Stacey Abrams kicked off her first round of campaign stops with a pledge to expand Medicaid in Georgia. Affordable healthcare is always a hot issue—but not as hot as one of the statements Abrams made on Monday night.
“I did the work and now I want the job,” Abrams said in west Atlanta last night, per AJC.
In December, Abrams announced that she would be facing off against Gov. Brian Kemp.
Kemp won by about 55,000 votes in 2018 amid claims of voter suppression. In response, Abrams launched Fair Fight, a voting rights advocacy group, and sued Georgia election officials, citing gross mismanagement of the process and voter suppression.
Her statement last night is clearly a reference to the allegedly stolen election.
Kemp spokesman Tate Mitchell reacted to Abrams’ remarks, claiming that Georgia through the pandemic, Abrams “spent her time chasing the covers of style magazines and running a shadow campaign for president.”
He added: “Georgians know who’s who.”
Abrams is one of the leading activists credited with flipping the state blue.
To launch her campaign, Abrams released a short campaign video.
“I was raised that when you don’t get what you want, you don’t give up.
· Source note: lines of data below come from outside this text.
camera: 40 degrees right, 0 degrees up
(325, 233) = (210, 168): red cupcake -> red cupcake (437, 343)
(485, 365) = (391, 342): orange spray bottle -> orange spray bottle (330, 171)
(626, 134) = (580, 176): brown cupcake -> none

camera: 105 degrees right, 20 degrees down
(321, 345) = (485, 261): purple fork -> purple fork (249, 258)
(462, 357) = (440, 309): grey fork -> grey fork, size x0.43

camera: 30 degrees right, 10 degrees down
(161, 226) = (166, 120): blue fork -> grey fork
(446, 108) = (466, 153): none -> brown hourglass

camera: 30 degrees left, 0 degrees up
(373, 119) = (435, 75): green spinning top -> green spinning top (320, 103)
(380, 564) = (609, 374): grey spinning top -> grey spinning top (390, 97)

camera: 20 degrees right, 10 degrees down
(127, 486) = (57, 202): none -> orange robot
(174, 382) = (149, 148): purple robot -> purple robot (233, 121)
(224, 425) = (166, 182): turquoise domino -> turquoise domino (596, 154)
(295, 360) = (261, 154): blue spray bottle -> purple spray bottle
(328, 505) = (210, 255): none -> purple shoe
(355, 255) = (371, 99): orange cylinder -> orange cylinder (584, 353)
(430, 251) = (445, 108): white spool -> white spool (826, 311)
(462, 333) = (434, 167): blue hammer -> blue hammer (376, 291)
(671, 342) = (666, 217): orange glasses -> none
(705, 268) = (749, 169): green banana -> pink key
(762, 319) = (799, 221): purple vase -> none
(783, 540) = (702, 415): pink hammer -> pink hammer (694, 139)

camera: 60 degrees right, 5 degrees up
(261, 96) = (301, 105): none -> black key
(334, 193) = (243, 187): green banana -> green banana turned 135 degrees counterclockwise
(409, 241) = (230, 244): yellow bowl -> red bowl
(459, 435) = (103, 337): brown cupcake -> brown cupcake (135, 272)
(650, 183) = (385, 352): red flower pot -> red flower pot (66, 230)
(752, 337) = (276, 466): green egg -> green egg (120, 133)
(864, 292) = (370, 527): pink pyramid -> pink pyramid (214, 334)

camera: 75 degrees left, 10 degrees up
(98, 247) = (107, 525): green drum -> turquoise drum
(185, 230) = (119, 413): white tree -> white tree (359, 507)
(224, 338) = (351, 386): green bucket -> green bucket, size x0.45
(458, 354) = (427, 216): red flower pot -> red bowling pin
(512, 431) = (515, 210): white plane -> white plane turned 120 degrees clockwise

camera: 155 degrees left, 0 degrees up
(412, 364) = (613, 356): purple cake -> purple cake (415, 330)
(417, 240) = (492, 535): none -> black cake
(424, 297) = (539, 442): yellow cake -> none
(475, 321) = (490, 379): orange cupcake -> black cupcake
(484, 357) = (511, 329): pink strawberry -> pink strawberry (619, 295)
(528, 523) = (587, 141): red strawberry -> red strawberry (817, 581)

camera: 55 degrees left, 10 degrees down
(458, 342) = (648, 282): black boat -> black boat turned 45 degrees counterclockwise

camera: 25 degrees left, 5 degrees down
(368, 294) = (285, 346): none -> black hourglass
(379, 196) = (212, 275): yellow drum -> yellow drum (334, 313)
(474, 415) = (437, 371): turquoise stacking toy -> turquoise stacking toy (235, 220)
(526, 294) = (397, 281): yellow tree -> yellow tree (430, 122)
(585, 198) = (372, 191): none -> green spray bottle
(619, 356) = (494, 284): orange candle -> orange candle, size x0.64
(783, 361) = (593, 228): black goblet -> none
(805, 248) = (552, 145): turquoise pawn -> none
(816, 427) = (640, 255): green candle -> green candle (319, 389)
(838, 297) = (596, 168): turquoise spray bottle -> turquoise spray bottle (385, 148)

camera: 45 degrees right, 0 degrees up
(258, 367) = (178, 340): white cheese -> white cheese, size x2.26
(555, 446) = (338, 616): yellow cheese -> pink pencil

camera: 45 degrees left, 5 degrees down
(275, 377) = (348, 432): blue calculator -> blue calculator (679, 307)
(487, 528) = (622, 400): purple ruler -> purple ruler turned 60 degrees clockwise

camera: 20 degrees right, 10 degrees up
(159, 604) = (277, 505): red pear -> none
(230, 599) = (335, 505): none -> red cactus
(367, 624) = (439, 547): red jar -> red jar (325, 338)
You try again. You try because it’s how things get better, it’s how the world moves forward,” she says. “I don’t quit because Georgians deserve leadership. And that’s what a leader does. That’s the job of governor.”
Abrams spoke to the audience about her father, who had prostate cancer 15 years ago. More recently, he was on the verge of sepsis.
“You see, I was able to pick up the phone and call. I was able to get him to a world-class hospital,” Abrams said. “He was able to get the care he needed, and when he ended up being back in the hospital for eight days, he had the support he needed. It makes no sense that in the state of Georgia, if he’d been a few miles away or a few counties away, my father would not be with us here today. That is a solvable problem. And by God, as governor of Georgia, I am going to fix it.”